Thursday, January 22, 2004

Ted Kennedy by Proxy

Via PoliPundit comes this Byron York article titled “AWOL in the fight against George W. Bush” that examines John Kerry’s voting record. I think it bears out my assertion yesterday that Kerry votes with Teddy “nearly 100% of the time.”

CQ found that in 2003, Kerry voted with Kennedy 93 percent of the time on roll-call votes in which both men were present. While that might seem like a lot, it was, historically, a rather low number for Kerry; who voted with Kennedy 100 percent of the time on key votes in 2001, 1999, 1998, 1993, 1992, 1989, 1988, 1987, 1986, and 1985, according to a Republican analysis of CQ's designated key votes from those years.

Now here’s the “rest of the story”: Kerry is more liberal than Kennedy

There are other indicators that Kerry's liberalism, when he is present for votes, matches or even exceeds Kennedy's and those of other liberal icons in the Senate. For example, Kerry has earned a lifetime rating of 93 from the liberal Americans for Democratic Action, which selects key votes each year and rates lawmakers according to a perfect liberal score of 100. Kerry's rating puts him in league with Kennedy, whose lifetime score is a slightly less-liberal 88, and other liberals like Vermont's Patrick Leahy, with 93, and California's Barbara Boxer, with 96.

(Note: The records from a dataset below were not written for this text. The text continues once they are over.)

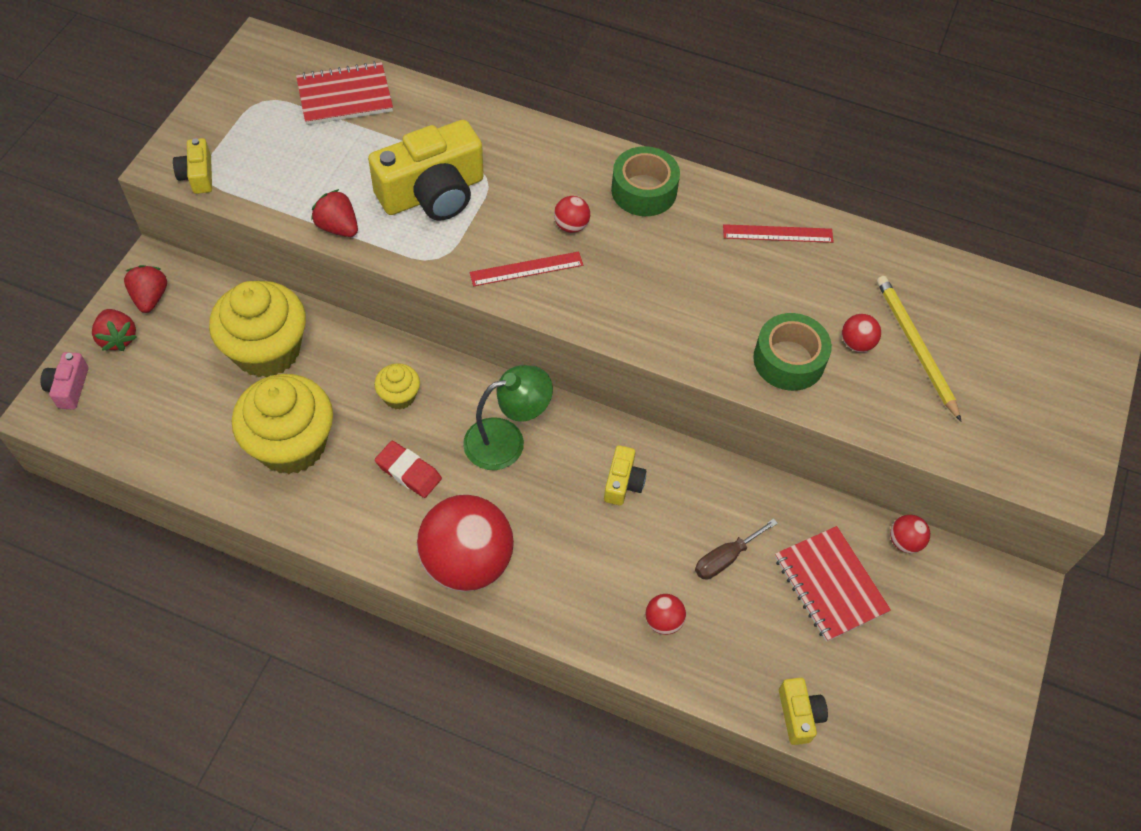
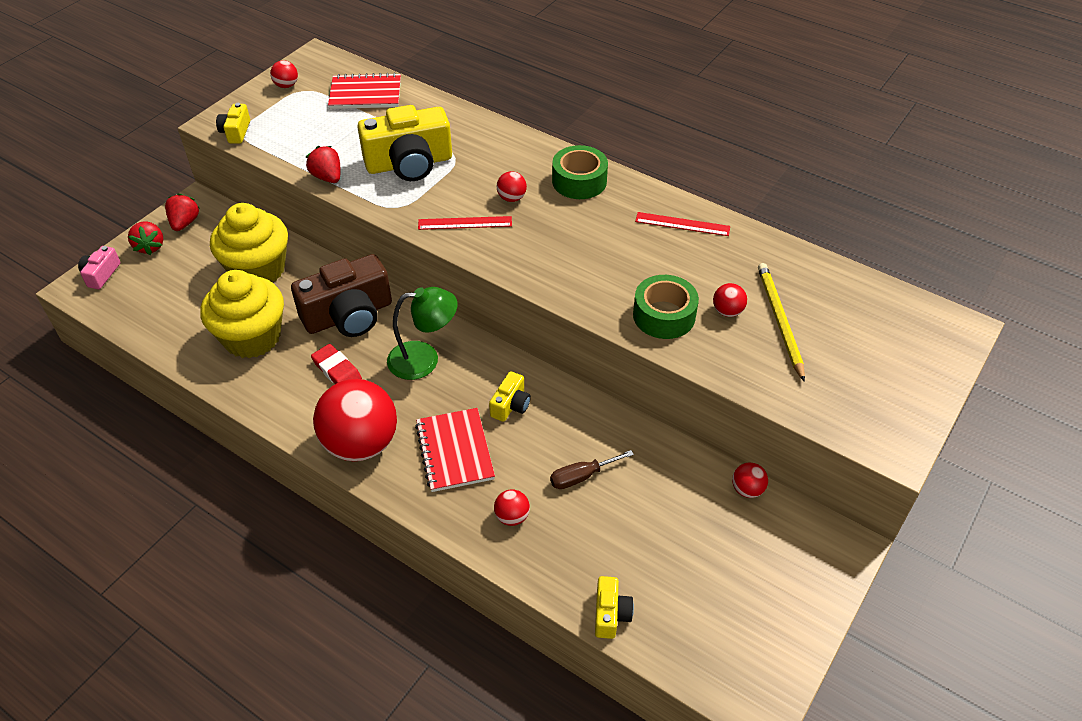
camera: 15 degrees right, 10 degrees down
yellow cupcake [374,363,420,410] -> brown camera [291,254,392,337]
red notebook [775,526,891,642] -> red notebook moved to [415,408,495,492]
none -> red ball [270,60,298,88]

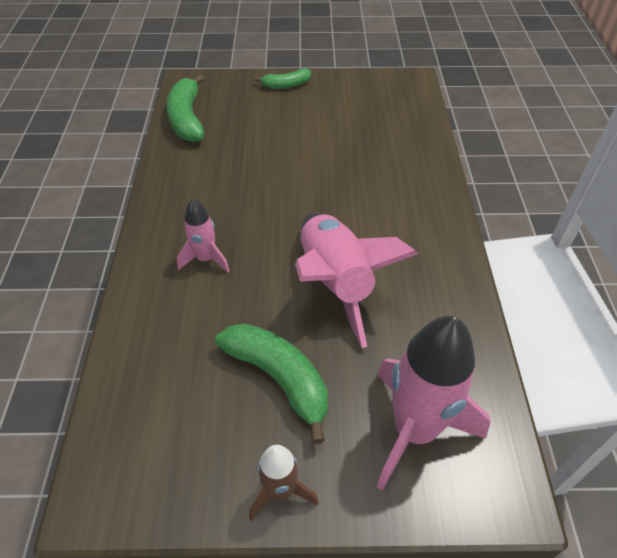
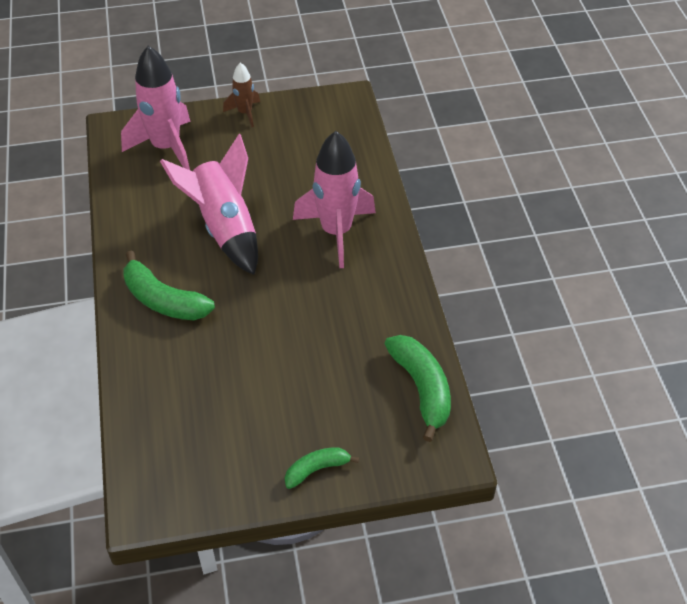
camera: 170 degrees right, 0 degrees up
pink rocket [177,199,230,272] -> pink rocket [293,131,376,268], size x1.92
green banana [215,324,328,444] -> green banana moved to [124,251,215,320]

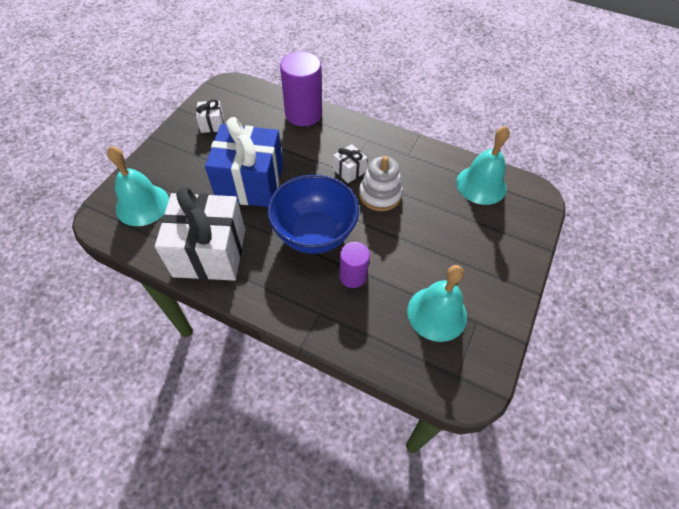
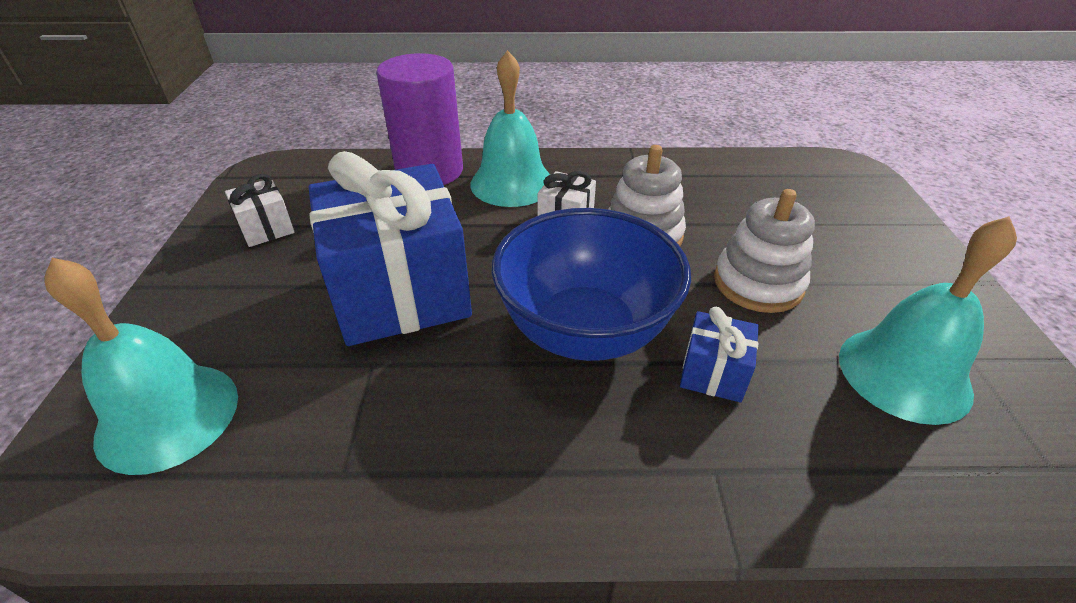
camera: 25 degrees left, 15 degrees down
white gift [155,187,245,281] -> none
purple cylinder [339,242,370,288] -> blue gift [680,307,759,402]
turquoise bell [456,126,510,205] -> turquoise bell moved to [470,50,550,207]
none -> white stacking toy [714,189,815,313]

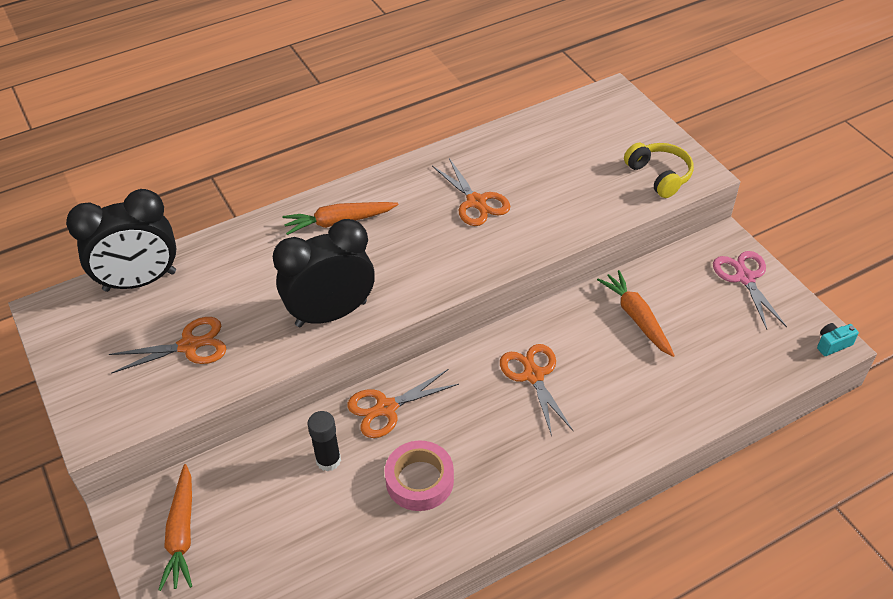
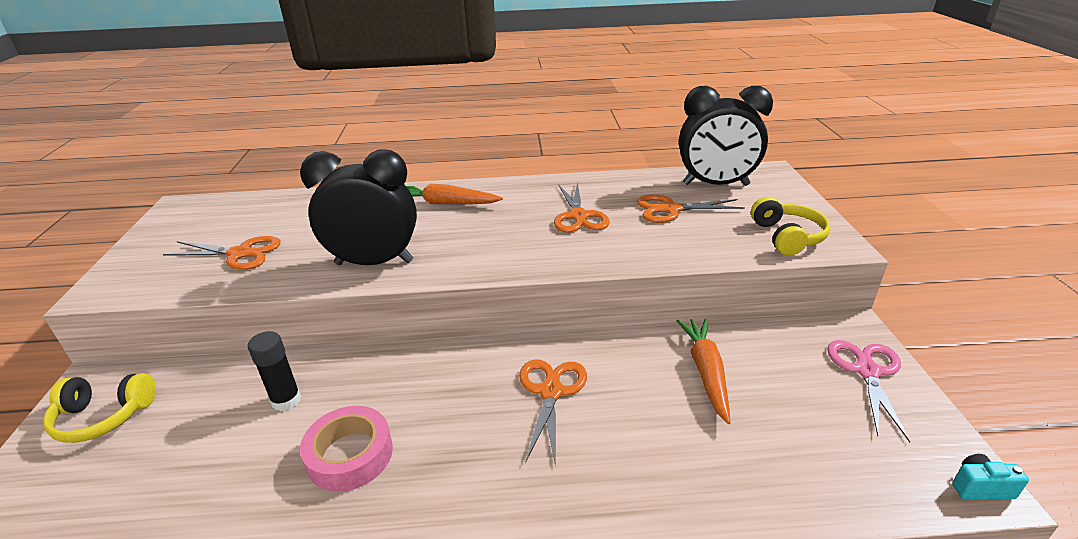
camera: 25 degrees right, 15 degrees down
black clock [66,189,176,292] -> black clock moved to [679,86,773,186]
orange carrot [158,464,192,591] -> yellow headphones [43,373,156,443]
orange scissors [347,369,459,438] -> orange scissors moved to [637,194,745,223]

As the Boston Globe reveals today, Kerry has been trying to retool his far left-wing image by breaking with Kennedy on some key votes this past year:

In anticipation of a long-considered presidential run, Kerry took deliberate steps over the years to shed the liberal New England label that is political poison in other parts of the country. In a speech at Yale University in 1992, he broke from standard liberal dogma by declaring affirmative action to be flawed. In 1995, he voted for a landmark welfare reform package at that the time was labeled "legislative child abuse" by Senator Edward M. Kennedy. In 1998, he gave another speech billed as a dramatic break with Democratic doctrine in which he proposed ending the teacher tenure system. His vote for the Iraq war resolution, which again put him at odds with Kennedy, is also viewed locally in terms of a desire to position himself as a centrist in a general election.

This is certainly all a ruse for his Presidential campaign. Kerry will revert to his 93% liberal rating the minute he wins or loses the election.